Dataset excerpt
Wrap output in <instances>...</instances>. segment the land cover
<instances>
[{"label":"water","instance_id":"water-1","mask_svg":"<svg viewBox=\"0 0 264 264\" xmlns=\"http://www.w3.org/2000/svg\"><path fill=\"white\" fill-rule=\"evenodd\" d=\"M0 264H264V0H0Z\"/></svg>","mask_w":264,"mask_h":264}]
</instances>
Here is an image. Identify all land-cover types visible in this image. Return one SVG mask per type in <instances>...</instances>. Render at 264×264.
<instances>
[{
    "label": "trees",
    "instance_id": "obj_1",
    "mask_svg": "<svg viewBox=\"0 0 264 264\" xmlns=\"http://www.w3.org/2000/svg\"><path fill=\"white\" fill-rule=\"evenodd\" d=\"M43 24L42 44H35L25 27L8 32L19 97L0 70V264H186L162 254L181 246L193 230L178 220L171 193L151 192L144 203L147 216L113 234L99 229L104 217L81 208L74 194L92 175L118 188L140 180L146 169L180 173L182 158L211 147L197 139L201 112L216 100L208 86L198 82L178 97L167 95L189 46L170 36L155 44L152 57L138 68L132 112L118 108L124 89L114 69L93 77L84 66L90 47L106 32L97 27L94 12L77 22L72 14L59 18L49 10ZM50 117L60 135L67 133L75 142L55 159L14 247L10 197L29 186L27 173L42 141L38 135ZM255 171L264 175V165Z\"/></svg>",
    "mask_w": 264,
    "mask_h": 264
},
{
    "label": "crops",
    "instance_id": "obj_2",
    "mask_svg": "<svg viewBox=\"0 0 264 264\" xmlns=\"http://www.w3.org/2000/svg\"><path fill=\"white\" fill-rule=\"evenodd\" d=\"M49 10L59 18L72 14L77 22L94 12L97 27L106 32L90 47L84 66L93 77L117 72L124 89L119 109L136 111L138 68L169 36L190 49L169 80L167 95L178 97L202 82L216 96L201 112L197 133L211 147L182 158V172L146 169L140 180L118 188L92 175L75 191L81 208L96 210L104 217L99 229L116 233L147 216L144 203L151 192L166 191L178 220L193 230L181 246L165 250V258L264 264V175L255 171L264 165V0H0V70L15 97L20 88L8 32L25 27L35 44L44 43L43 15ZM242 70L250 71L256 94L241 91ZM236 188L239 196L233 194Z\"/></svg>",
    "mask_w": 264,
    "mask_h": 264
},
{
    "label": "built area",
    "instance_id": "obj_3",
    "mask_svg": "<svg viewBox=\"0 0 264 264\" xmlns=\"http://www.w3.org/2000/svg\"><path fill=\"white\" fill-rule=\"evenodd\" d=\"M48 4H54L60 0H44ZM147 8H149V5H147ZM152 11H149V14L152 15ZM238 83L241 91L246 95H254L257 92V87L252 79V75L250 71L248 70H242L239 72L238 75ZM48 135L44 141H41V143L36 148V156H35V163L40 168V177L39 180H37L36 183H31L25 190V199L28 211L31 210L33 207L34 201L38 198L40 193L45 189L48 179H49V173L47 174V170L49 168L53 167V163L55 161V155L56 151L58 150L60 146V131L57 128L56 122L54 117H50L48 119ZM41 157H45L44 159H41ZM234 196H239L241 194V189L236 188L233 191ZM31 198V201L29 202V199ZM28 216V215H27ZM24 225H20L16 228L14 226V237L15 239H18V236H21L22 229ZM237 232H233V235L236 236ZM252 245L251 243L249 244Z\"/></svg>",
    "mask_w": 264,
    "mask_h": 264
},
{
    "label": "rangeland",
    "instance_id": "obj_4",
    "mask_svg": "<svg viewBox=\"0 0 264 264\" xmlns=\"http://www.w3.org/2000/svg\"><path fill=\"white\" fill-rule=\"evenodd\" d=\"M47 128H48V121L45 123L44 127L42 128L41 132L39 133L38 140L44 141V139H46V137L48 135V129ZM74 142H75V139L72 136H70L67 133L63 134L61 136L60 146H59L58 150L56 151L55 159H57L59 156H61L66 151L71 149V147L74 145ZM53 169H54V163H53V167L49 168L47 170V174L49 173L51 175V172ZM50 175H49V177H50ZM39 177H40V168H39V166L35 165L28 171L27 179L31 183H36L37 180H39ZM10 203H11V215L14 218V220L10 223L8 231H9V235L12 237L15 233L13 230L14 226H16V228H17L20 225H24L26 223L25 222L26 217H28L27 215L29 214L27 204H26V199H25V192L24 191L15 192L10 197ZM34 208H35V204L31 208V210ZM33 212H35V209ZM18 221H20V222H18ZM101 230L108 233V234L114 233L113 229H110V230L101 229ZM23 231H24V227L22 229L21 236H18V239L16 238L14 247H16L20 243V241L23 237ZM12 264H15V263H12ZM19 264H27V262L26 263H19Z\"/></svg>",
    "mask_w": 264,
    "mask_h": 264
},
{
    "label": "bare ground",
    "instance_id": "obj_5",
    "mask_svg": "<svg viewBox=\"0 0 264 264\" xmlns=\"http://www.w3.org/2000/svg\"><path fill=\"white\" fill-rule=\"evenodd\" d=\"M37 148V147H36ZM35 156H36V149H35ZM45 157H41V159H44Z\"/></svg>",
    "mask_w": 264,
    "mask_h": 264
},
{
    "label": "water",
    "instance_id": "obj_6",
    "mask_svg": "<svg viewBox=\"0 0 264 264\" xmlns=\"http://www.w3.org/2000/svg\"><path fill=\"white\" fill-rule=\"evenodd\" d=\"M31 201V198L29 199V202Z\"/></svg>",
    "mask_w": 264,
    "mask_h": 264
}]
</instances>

* [Goal]:
Give all of the entries again, word for word.

* [Answer to the problem]:
Wrap output in <instances>...</instances>. segment the land cover
<instances>
[{"label":"water","instance_id":"water-1","mask_svg":"<svg viewBox=\"0 0 264 264\" xmlns=\"http://www.w3.org/2000/svg\"><path fill=\"white\" fill-rule=\"evenodd\" d=\"M0 264H264V0H0Z\"/></svg>","mask_w":264,"mask_h":264}]
</instances>
Here is an image. Identify all land-cover types visible in this image. Return one SVG mask per type in <instances>...</instances>. Render at 264×264.
<instances>
[{
    "label": "trees",
    "instance_id": "obj_1",
    "mask_svg": "<svg viewBox=\"0 0 264 264\" xmlns=\"http://www.w3.org/2000/svg\"><path fill=\"white\" fill-rule=\"evenodd\" d=\"M43 24L42 44H35L25 27L8 32L19 97L0 70V264H186L162 254L181 246L193 230L178 220L171 193L151 192L144 203L147 216L113 234L99 229L104 217L81 208L74 194L92 175L118 188L140 180L146 169L180 173L182 158L211 147L197 139L201 112L216 100L208 86L198 82L178 97L167 95L189 46L170 36L155 44L152 57L138 68L132 112L118 108L124 89L114 69L93 77L84 66L90 47L106 32L97 27L94 12L77 22L72 14L59 18L49 10ZM50 117L60 135L67 133L75 142L55 159L14 247L10 197L29 186L27 173L42 141L38 135ZM255 171L264 175V165Z\"/></svg>",
    "mask_w": 264,
    "mask_h": 264
},
{
    "label": "crops",
    "instance_id": "obj_2",
    "mask_svg": "<svg viewBox=\"0 0 264 264\" xmlns=\"http://www.w3.org/2000/svg\"><path fill=\"white\" fill-rule=\"evenodd\" d=\"M49 10L59 18L72 14L77 22L94 12L97 27L106 32L90 47L84 66L93 77L117 72L124 89L119 109L136 111L138 68L169 36L190 49L169 80L167 95L178 97L202 82L216 96L201 112L197 133L211 147L182 158V172L146 169L140 180L118 188L92 175L75 191L81 208L96 210L104 217L99 229L116 233L147 216L144 203L151 192L166 191L178 220L193 230L181 246L165 250V258L264 264V175L255 171L264 165V0H0V70L15 97L20 88L8 32L25 27L35 44L44 43L43 15ZM242 70L250 71L256 94L241 91ZM236 188L239 196L233 194Z\"/></svg>",
    "mask_w": 264,
    "mask_h": 264
},
{
    "label": "built area",
    "instance_id": "obj_3",
    "mask_svg": "<svg viewBox=\"0 0 264 264\" xmlns=\"http://www.w3.org/2000/svg\"><path fill=\"white\" fill-rule=\"evenodd\" d=\"M48 4H54L60 0H44ZM147 8H149V5H147ZM152 11H149V14L152 15ZM238 83L241 91L246 95H254L257 92V87L252 79V75L250 71L248 70H242L239 72L238 75ZM48 135L44 141H41V143L36 148V156H35V163L40 168V177L39 180H37L36 183H31L25 190V199L28 211L31 210L33 207L34 201L38 198L40 193L45 189L48 179H49V173L47 174V170L49 168L53 167V163L55 161V155L56 151L58 150L60 146V131L57 128L56 122L54 117H50L48 119ZM41 157H45L44 159H41ZM234 196H239L241 194V189L236 188L233 191ZM31 198V201L29 202V199ZM28 216V215H27ZM24 225H20L16 228L14 226V237L15 239H18V236H21L22 229ZM237 232H233V235L236 236ZM252 245L251 243L249 244Z\"/></svg>",
    "mask_w": 264,
    "mask_h": 264
},
{
    "label": "rangeland",
    "instance_id": "obj_4",
    "mask_svg": "<svg viewBox=\"0 0 264 264\" xmlns=\"http://www.w3.org/2000/svg\"><path fill=\"white\" fill-rule=\"evenodd\" d=\"M47 128H48V121L45 123L44 127L42 128L41 132L39 133L38 140L44 141V139H46V137L48 135V129ZM74 142H75V139L72 136H70L67 133L63 134L61 136L60 146H59L58 150L56 151L55 159H57L59 156H61L66 151L71 149V147L74 145ZM53 169H54V163H53V167L49 168L47 170V174L49 173L51 175V172ZM50 175H49V177H50ZM39 177H40V168H39V166L35 165L28 171L27 179L31 183H36L37 180H39ZM10 203H11V215L14 218V220L10 223L8 231H9V235L12 237L15 233L13 230L14 226H16V228H17L20 225H24L26 223L25 222L26 217H28L27 215L29 214L27 204H26V199H25V192L24 191L15 192L10 197ZM34 208H35V204L31 208V210ZM33 212H35V209ZM18 221H20V222H18ZM101 230L108 233V234L114 233L113 229H110V230L101 229ZM23 231H24V227L22 229L21 236H18V239L16 238L14 247H16L20 243V241L23 237ZM12 264H15V263H12ZM19 264H27V262L26 263H19Z\"/></svg>",
    "mask_w": 264,
    "mask_h": 264
},
{
    "label": "bare ground",
    "instance_id": "obj_5",
    "mask_svg": "<svg viewBox=\"0 0 264 264\" xmlns=\"http://www.w3.org/2000/svg\"><path fill=\"white\" fill-rule=\"evenodd\" d=\"M37 148V147H36ZM35 156H36V149H35ZM45 157H41V159H44Z\"/></svg>",
    "mask_w": 264,
    "mask_h": 264
},
{
    "label": "water",
    "instance_id": "obj_6",
    "mask_svg": "<svg viewBox=\"0 0 264 264\" xmlns=\"http://www.w3.org/2000/svg\"><path fill=\"white\" fill-rule=\"evenodd\" d=\"M31 201V198L29 199V202Z\"/></svg>",
    "mask_w": 264,
    "mask_h": 264
}]
</instances>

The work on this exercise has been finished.